• Source document:
┄┄┄┄┄┄┄┄┄┄┄┄┄┄┄┄┄┄┄┄

31 March 2016

Building a lexer and parser with Scala's Parser Combinators

As part of an ongoing project at e.near, one of our Scala teams was recently tasked with a requirement to build an interpreter for executing workflows which are modelled with a textual DSL. These workflows had to be validated for errors, compiled to a simpler bytecode-like representation and stored, in order to be interpreted with as little overhead as possible.

To deal with the parsing phases, we stumbled upon Scala’s Parser Combinators, which turned out to be a great tool for writing modular and composable lexers and parsers in idiomatic Scala, with little to no boilerplate code.

While there are a few Web resources on how to use parser combinators for building simple parsers, there were none so far that describe how to build full lexical and syntactical analyzers from scratch.

We will be going through the process of building a lexer, to scan text into a sequence of tokens, and a parser, to parse said tokens into an abstract syntax tree (AST).

Language overview

In this “workflow code”, a program implements a workflow, i.e. an executable directed acyclic graph of instructions. Below is an example of a valid program. Keep in mind that blocks are delimited by indentation, in a similar way to languages like Python.

read input name, country
switch:
  country == "PT" ->
    call service "A"
    exit
  otherwise ->
    call service "B"
    switch:
      name == "unknown" ->
        exit
      otherwise ->
        call service "C"
        exit

We want this to be parsed into:

AndThen(
  ReadInput(List(name, country)),
  Choice(List(
    IfThen(
      Equals(country, PT),
      AndThen(CallService(A), Exit)
    ),
    OtherwiseThen(
      AndThen(
        CallService(B),
        Choice(List(
          IfThen(Equals(name, unknown), Exit),
          OtherwiseThen(AndThen(CallService(C), Exit))

┄┄┄┄┄┄┄┄┄┄┄┄┄┄┄┄┄┄┄┄

• Source material:

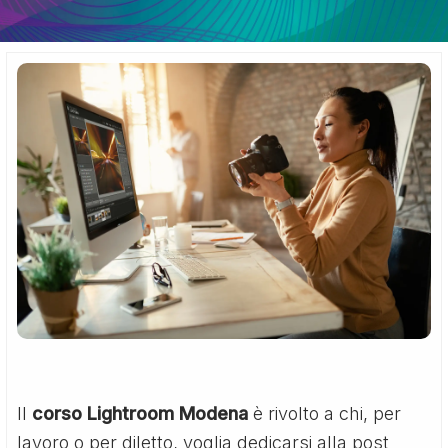
Il
corso Lightroom Modena
è rivolto a chi, per
lavoro o per diletto, voglia dedicarsi alla post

┄┄┄┄┄┄┄┄┄┄┄┄┄┄┄┄┄┄┄┄

• What you need to do:
(a) Summarize the Scala parser combinators article above in two sentences.
(b) Answer these from the Scala parser combinators article:
(i) What does a program in the "workflow code" implement?
(ii) How are blocks delimited in that language?
(iii) Into what were the workflows to be compiled before being stored?
(c) Carry on the Scala parser combinators article from the point where it ends.

• List of answers:
(a) A Scala team at e.near needed an interpreter for workflows written in a textual DSL, which had to be validated, compiled to a simpler bytecode-like representation and stored. Scala's Parser Combinators proved a good tool for writing modular, composable lexers and parsers, and the article walks through building a lexer that scans text into tokens and a parser that turns those tokens into an abstract syntax tree.

(b)
(i) A workflow, that is, an executable directed acyclic graph of instructions.
(ii) By indentation.
(iii) A simpler bytecode-like representation.

(c)
        ))
      )
    )
  ))
)

A possible BNF representation for this grammar is outlined below.

<block> ::= (<statement>)+

<statement> ::= "exit"
              | "read input" (<identifier> ",")* <identifier>
              | "call service" <stringLiteral>
              | "switch" ":" INDENT (<ifThen>)+ [otherwiseThen] DEDENT

<ifThen> ::= <condition> "->" INDENT <block> DEDENT

<otherwiseThen> ::= "otherwise" "->" INDENT <block> DEDENT

<condition> ::= <identifier> "==" <stringLiteral>

Parser combinators

A parser combinator is simply a function which accepts parsers as input and returns a new parser as output, similarly to how higher-order functions rely on calling other functions that are passed as input to produce a new function as output.

As an example, assuming we have a parser int that recognizes integer literals and a parser plus that recognizes the ‘+’ character, we can produce a parser that recognizes the sequence int plus int as an integer addition.

The Scala standard library includes an implementation of parser combinators which is hosted at: https://github.com/scala/scala-parser-combinators

To use it, you will simply need the following dependency on your project: "org.scala-lang.modules" %% "scala-parser-combinators" % "1.0.4"

Building a Lexer

We will be needing tokens for identifiers and string literals, as well as all the reserved keywords and punctuation marks: exit, read input, call service, switch, otherwise, :, ->, ==, and ,.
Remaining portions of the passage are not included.